Alison Galvin (12) was born as a female, and prefers to be called by feminine pronouns such as she, her, hers. She identifies her sexuality as aromantic asexual meaning that she does not feel romantic or sexual feelings toward anyone.

Popular belief is that those who identify as asexual cannot see people as attractive. However, Alison may find someone “pretty or handsome,” but she does not desire an intimate relationship with anyone.

Classifying her sexuality has not always been easy. Starting at age 11, she first identified as a panromantic demisexual for five years. She would be willing to have a relationship with any gender, only if she had established a deep emotional connection prior to starting a romantic relationship with someone.

This identity had not felt right, and after doing research she discovered that “she was not the only one who felt confused about their own sexuality. She realized that she prefers the aromantic asexual identity.

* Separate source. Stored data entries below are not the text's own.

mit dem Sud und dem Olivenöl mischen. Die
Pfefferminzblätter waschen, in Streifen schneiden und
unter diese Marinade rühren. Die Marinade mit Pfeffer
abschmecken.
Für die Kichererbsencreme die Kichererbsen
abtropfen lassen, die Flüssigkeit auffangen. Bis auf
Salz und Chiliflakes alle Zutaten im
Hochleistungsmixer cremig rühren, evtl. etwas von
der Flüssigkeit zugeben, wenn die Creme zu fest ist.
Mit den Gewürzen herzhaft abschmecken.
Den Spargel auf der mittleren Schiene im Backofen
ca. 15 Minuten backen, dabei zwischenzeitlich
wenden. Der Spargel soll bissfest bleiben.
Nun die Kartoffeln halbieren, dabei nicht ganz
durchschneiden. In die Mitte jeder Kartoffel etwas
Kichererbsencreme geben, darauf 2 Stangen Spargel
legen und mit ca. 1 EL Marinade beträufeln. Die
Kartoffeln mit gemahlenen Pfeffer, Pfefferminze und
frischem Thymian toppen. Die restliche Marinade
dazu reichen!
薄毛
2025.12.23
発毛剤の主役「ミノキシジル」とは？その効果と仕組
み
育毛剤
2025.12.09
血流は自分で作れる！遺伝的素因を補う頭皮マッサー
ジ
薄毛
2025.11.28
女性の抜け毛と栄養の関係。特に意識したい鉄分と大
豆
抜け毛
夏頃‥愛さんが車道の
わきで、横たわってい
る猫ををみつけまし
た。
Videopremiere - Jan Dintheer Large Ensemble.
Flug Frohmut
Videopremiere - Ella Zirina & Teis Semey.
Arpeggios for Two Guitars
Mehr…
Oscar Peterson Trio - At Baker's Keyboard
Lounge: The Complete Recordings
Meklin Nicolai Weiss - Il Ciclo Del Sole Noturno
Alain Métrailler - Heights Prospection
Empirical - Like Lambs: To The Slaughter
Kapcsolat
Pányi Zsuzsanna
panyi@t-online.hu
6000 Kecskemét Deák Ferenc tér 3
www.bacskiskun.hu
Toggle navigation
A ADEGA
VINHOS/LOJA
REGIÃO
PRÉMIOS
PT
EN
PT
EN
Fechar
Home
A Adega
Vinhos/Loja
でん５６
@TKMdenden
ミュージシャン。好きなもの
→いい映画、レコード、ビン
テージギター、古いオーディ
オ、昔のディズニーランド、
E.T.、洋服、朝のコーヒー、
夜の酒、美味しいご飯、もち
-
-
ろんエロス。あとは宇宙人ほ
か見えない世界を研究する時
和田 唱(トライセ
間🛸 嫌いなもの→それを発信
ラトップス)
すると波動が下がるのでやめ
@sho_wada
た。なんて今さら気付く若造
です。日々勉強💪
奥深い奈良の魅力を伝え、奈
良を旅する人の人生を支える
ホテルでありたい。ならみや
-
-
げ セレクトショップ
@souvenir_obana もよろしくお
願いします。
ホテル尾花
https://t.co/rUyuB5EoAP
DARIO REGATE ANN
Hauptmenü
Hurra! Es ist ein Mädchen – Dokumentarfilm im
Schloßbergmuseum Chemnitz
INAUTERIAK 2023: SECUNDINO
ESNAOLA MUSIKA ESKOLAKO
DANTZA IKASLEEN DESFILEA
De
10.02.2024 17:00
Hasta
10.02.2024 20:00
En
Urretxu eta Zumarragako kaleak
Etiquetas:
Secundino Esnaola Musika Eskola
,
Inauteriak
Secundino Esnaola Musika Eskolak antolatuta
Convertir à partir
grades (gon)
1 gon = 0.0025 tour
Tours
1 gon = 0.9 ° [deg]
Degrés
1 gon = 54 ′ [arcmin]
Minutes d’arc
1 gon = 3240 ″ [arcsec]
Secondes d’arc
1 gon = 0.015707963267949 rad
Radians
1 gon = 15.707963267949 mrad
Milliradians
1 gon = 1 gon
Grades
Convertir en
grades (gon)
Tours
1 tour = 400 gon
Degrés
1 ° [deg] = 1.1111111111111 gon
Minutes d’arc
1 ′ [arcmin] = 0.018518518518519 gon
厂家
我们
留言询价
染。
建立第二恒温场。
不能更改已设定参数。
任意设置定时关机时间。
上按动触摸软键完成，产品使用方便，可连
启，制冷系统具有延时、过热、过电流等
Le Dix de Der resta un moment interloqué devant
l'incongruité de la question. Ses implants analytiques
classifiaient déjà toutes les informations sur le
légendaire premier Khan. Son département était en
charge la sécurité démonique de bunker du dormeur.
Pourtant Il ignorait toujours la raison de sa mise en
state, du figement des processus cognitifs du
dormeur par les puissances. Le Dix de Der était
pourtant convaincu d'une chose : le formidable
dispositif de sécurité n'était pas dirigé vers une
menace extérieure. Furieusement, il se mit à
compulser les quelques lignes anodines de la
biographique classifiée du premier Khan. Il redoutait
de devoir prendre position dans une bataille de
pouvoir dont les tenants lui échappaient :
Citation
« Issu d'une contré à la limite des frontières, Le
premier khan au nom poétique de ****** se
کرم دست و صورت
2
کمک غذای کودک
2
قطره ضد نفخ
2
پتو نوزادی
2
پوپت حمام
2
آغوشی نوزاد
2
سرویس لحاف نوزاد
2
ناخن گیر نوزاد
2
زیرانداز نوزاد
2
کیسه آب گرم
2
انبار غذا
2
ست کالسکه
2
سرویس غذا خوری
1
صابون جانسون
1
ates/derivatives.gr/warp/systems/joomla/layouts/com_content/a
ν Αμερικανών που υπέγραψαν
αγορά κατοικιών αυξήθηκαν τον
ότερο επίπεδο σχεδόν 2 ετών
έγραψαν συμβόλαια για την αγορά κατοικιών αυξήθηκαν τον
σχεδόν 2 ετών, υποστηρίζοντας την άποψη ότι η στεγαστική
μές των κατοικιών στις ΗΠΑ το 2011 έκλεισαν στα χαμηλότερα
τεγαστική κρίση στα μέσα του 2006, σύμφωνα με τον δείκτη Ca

Her mother, over time, has been more understanding of Alison’s sexual orientation compared to her father; but still believes that Alison will become lonely and  “grow out of it.”

At the moment, only Alison’s mother knows about her sexuality in her family. Based on trivial changes to appearance like simply cutting her hair shorter, her father has assumed Alison is a lesbian. On the other hand, her mother actually prefers the aromantic asexual orientation of Alison because it is “less devastating” for her.

Both of her parents have thought that she is a lesbian. When Alison had a relationship with another who identified as a female, her parents automatically assumed she was a lesbian, but she knows that she does not identify with that sexuality. She has made sure that at least her mother knows she is aromantic asexual, and that while she does not think being a lesbian is wrong; it is just not her sexuality.

What they do not understand about Alison is that she “will be really happy just living in an apartment with my cats, I don’t want to share my living space with anyone, I don’t really want to be that close to anyone.”

Alison’s friends have been more accepting and supporting of her sexual identity than her family. She is open with close friends, but has faced opposition from family.

Alison has been compared to being a plant, because plants reproduce asexually. “I am not a plant,” she asserts this unfortunate comparison.

While some have gone as far as to compare Alison to a plant, some have dismissed more complex sexual orientations, and some have a preconceived idea that being anything but heterosexual is wrong.

To those who assume that Alison has made a choice that she does not understand the weight of, she retaliates with, 

“I have to live with myself, every single day.””

— Alison Galvin

She is comfortable in her sexual identity and does not feel the need for approval from anyone.

Overall “I do think that we need to really get rid of these stigmas in society that every person’s sexuality can be pinned down by their looks” said Alison.